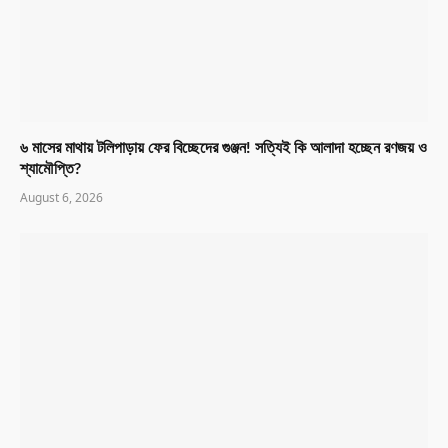
৬ মাসের মাথায় টলিপাড়ায় ফের বিচ্ছেদের গুঞ্জন! সত্যিই কি আলাদা হচ্ছেন রণজয় ও
শ্যামৌপ্তি?
August 6, 2026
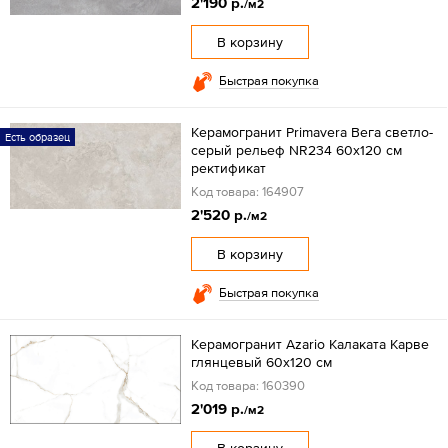
2'190 р.
/м2
В корзину
Быстрая покупка
Керамогранит Primavera Вега светло-
Есть образец
серый рельеф NR234 60x120 см
ректификат
Код товара: 164907
2'520 р.
/м2
В корзину
Быстрая покупка
Керамогранит Azario Калаката Карве
глянцевый 60x120 см
Код товара: 160390
2'019 р.
/м2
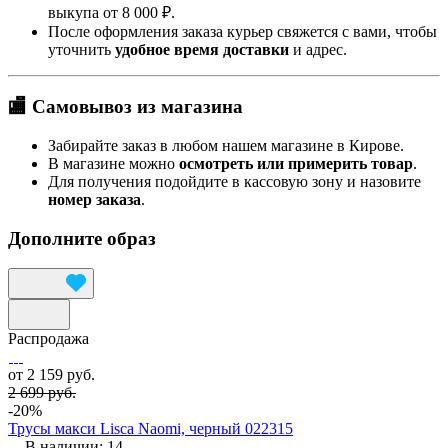
выкупа от 8 000 ₽.
После оформления заказа курьер свяжется с вами, чтобы
уточнить
удобное время доставки
и адрес.
🏬 Самовывоз из магазина
Забирайте заказ в любом нашем магазине в Кирове.
В магазине можно
осмотреть или примерить товар
.
Для получения подойдите в кассовую зону и назовите
номер заказа
.
Дополните образ
Распродажа
от 2 159 руб.
2 699 руб.
-20%
Трусы макси Lisca Naomi, черный 022315
В наличии: 14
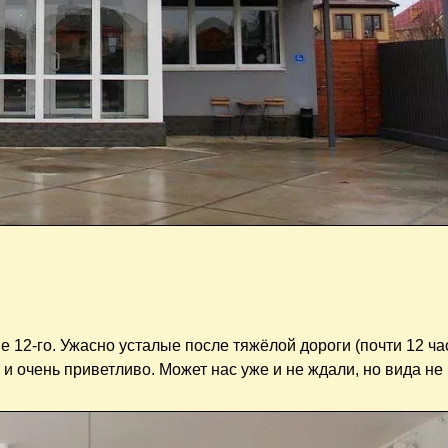
е 12-го. Ужасно усталые после тяжёлой дороги (почти 12 час
и очень приветливо. Может нас уже и не ждали, но вида не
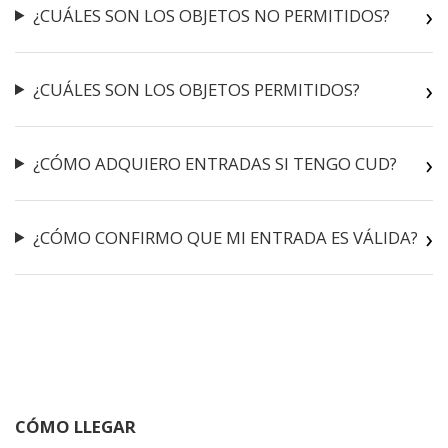
¿CUÁLES SON LOS OBJETOS NO PERMITIDOS?
¿CUÁLES SON LOS OBJETOS PERMITIDOS?
¿CÓMO ADQUIERO ENTRADAS SI TENGO CUD?
¿CÓMO CONFIRMO QUE MI ENTRADA ES VÁLIDA?
CÓMO LLEGAR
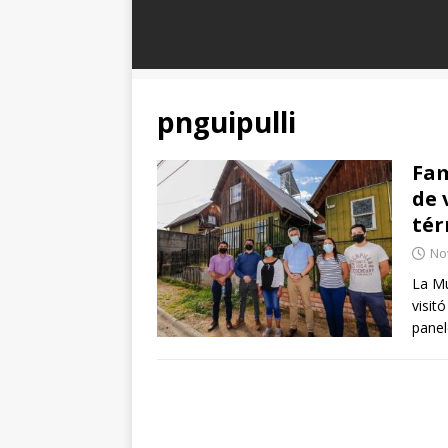
pnguipulli
Fam
de 
tér
No
La Mu
visit
panel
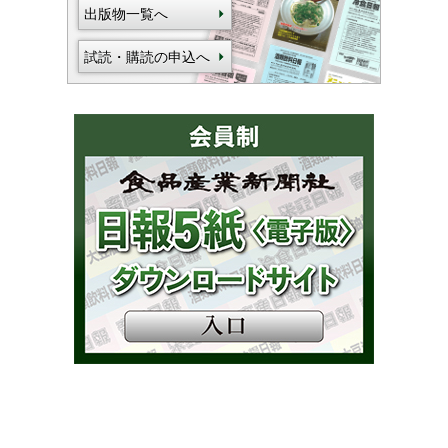
出版物一覧へ
試読・購読の申込へ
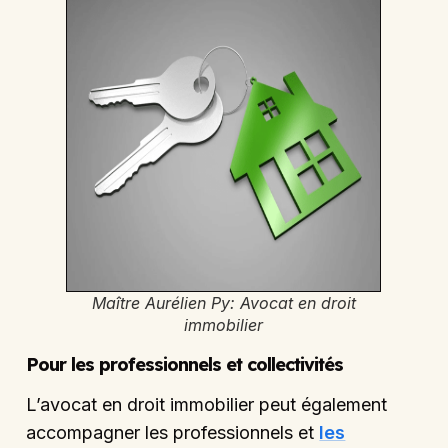
Maître Aurélien Py: Avocat en droit
immobilier
Pour les professionnels et collectivités
L’avocat en droit immobilier peut également
accompagner les professionnels et
les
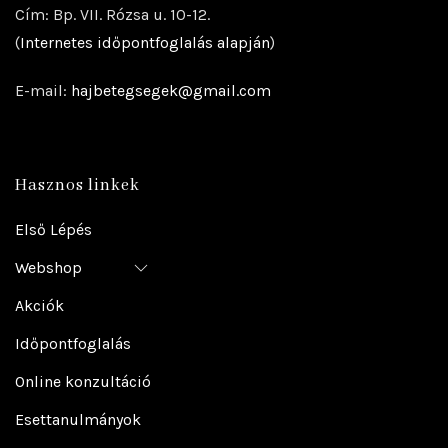
Cím: Bp. VII. Rózsa u. 10-12.
(
Internetes időpontfoglalás alapján
)
E-mail:
hajbetegsegek@gmail.com
Hasznos linkek
Első Lépés
Webshop
Akciók
Időpontfoglalás
Online konzultáció
Esettanulmányok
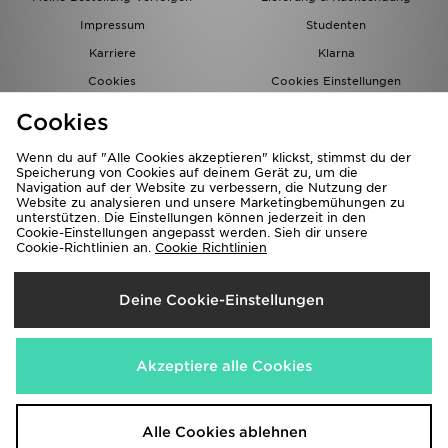
Impressum
Studenten
Karriere
Klarna
Cookies
Cookies Einstellungen
Datenschutz
Lade Die App
Cookies
Partnerprogramm
JD Blog
Wenn du auf "Alle Cookies akzeptieren" klickst, stimmst du der
Speicherung von Cookies auf deinem Gerät zu, um die
Navigation auf der Website zu verbessern, die Nutzung der
Website zu analysieren und unsere Marketingbemühungen zu
unterstützen. Die Einstellungen können jederzeit in den
Cookie-Einstellungen angepasst werden. Sieh dir unsere
Cookie-Richtlinien an.
Cookie Richtlinien
Lieferung Nach
Deine Cookie-Einstellungen
Deutschland
Wir akzeptieren folgende Zahlungsmethoden
Akzeptiere alle Cookies
Corporate Website
www.jdplc.com
Alle Cookies ablehnen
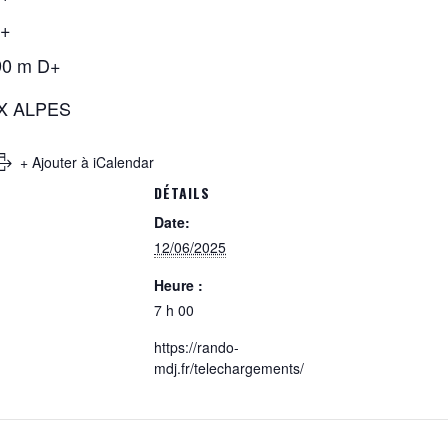
D+
90 m D+
UX ALPES
+ Ajouter à iCalendar
DÉTAILS
Date:
12/06/2025
Heure :
7 h 00
https://rando-
mdj.fr/telechargements/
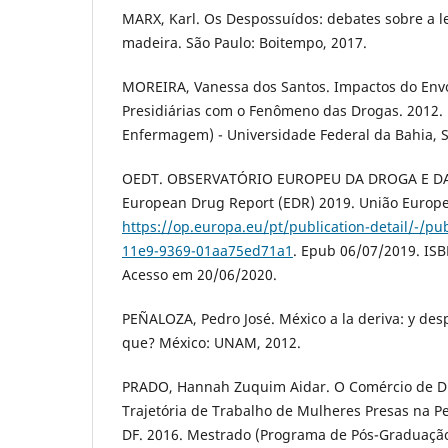
MARX, Karl. Os Despossuídos: debates sobre a le
madeira. São Paulo: Boitempo, 2017.
MOREIRA, Vanessa dos Santos. Impactos do Env
Presidiárias com o Fenômeno das Drogas. 2012.
Enfermagem) - Universidade Federal da Bahia, Sa
OEDT. OBSERVATÓRIO EUROPEU DA DROGA E D
European Drug Report (EDR) 2019. União Europe
https://op.europa.eu/pt/publication-detail/-/pu
11e9-9369-01aa75ed71a1
. Epub 06/07/2019. IS
Acesso em 20/06/2020.
PEÑALOZA, Pedro José. México a la deriva: y des
que? México: UNAM, 2012.
PRADO, Hannah Zuquim Aidar. O Comércio de Dr
Trajetória de Trabalho de Mulheres Presas na P
DF. 2016. Mestrado (Programa de Pós-Graduação e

□ □ □

## Task to carry out
Omit the pictures; print the records above exactly.

## Answer for this exercise
৬ মাসের মাথায় টলিপাড়ায় ফের বিচ্ছেদের গুঞ্জন! সত্যিই কি আলাদা হচ্ছেন রণজয় ও
শ্যামৌপ্তি?
August 6, 2026
2'190 р.
/м2
В корзину
Быстрая покупка
Керамогранит Primavera Вега светло-
Есть образец
серый рельеф NR234 60x120 см
ректификат
Код товара: 164907
2'520 р.
/м2
В корзину
Быстрая покупка
Керамогранит Azario Калаката Карве
глянцевый 60x120 см
Код товара: 160390
2'019 р.
/м2
выкупа от 8 000 ₽.
После оформления заказа курьер свяжется с вами, чтобы
уточнить
удобное время доставки
и адрес.
🏬 Самовывоз из магазина
Забирайте заказ в любом нашем магазине в Кирове.
В магазине можно
осмотреть или примерить товар
.
Для получения подойдите в кассовую зону и назовите
номер заказа
.
Дополните образ
Распродажа
от 2 159 руб.
2 699 руб.
-20%
Трусы макси Lisca Naomi, черный 022315
В наличии: 14
е 12-го. Ужасно усталые после тяжёлой дороги (почти 12 час
и очень приветливо. Может нас уже и не ждали, но вида не
¿CUÁLES SON LOS OBJETOS NO PERMITIDOS?
¿CUÁLES SON LOS OBJETOS PERMITIDOS?
¿CÓMO ADQUIERO ENTRADAS SI TENGO CUD?
¿CÓMO CONFIRMO QUE MI ENTRADA ES VÁLIDA?
CÓMO LLEGAR
pnguipulli
Fam
de 
tér
No
La Mu
visit
panel
出版物一覧へ
試読・購読の申込へ
Maître Aurélien Py: Avocat en droit
immobilier
Pour les professionnels et collectivités
L’avocat en droit immobilier peut également
accompagner les professionnels et
les
Cím: Bp. VII. Rózsa u. 10-12.
(
Internetes időpontfoglalás alapján
)
E-mail:
hajbetegsegek@gmail.com
Hasznos linkek
Első Lépés
Webshop
Akciók
Időpontfoglalás
Online konzultáció
Esettanulmányok
Impressum
Studenten
Karriere
Klarna
Cookies
Cookies Einstellungen
Datenschutz
Lade Die App
Cookies
Partnerprogramm
JD Blog
Wenn du auf "Alle Cookies akzeptieren" klickst, stimmst du der
Speicherung von Cookies auf deinem Gerät zu, um die
Navigation auf der Website zu verbessern, die Nutzung der
Website zu analysieren und unsere Marketingbemühungen zu
unterstützen. Die Einstellungen können jederzeit in den
Cookie-Einstellungen angepasst werden. Sieh dir unsere
Cookie-Richtlinien an.
Cookie Richtlinien
Lieferung Nach
Deine Cookie-Einstellungen
Deutschland
Wir akzeptieren folgende Zahlungsmethoden
Akzeptiere alle Cookies
Corporate Website
www.jdplc.com
Alle Cookies ablehnen
D+
90 m D+
UX ALPES
+ Ajouter à iCalendar
DÉTAILS
Date:
12/06/2025
Heure :
7 h 00
https://rando-
mdj.fr/telechargements/
MARX, Karl. Os Despossuídos: debates sobre a le
madeira. São Paulo: Boitempo, 2017.
MOREIRA, Vanessa dos Santos. Impactos do Env
Presidiárias com o Fenômeno das Drogas. 2012.
Enfermagem) - Universidade Federal da Bahia, Sa
OEDT. OBSERVATÓRIO EUROPEU DA DROGA E D
European Drug Report (EDR) 2019. União Europe
https://op.europa.eu/pt/publication-detail/-/pu
11e9-9369-01aa75ed71a1
. Epub 06/07/2019. IS
Acesso em 20/06/2020.
PEÑALOZA, Pedro José. México a la deriva: y des
que? México: UNAM, 2012.
PRADO, Hannah Zuquim Aidar. O Comércio de Dr
Trajetória de Trabalho de Mulheres Presas na P
DF. 2016. Mestrado (Programa de Pós-Graduação e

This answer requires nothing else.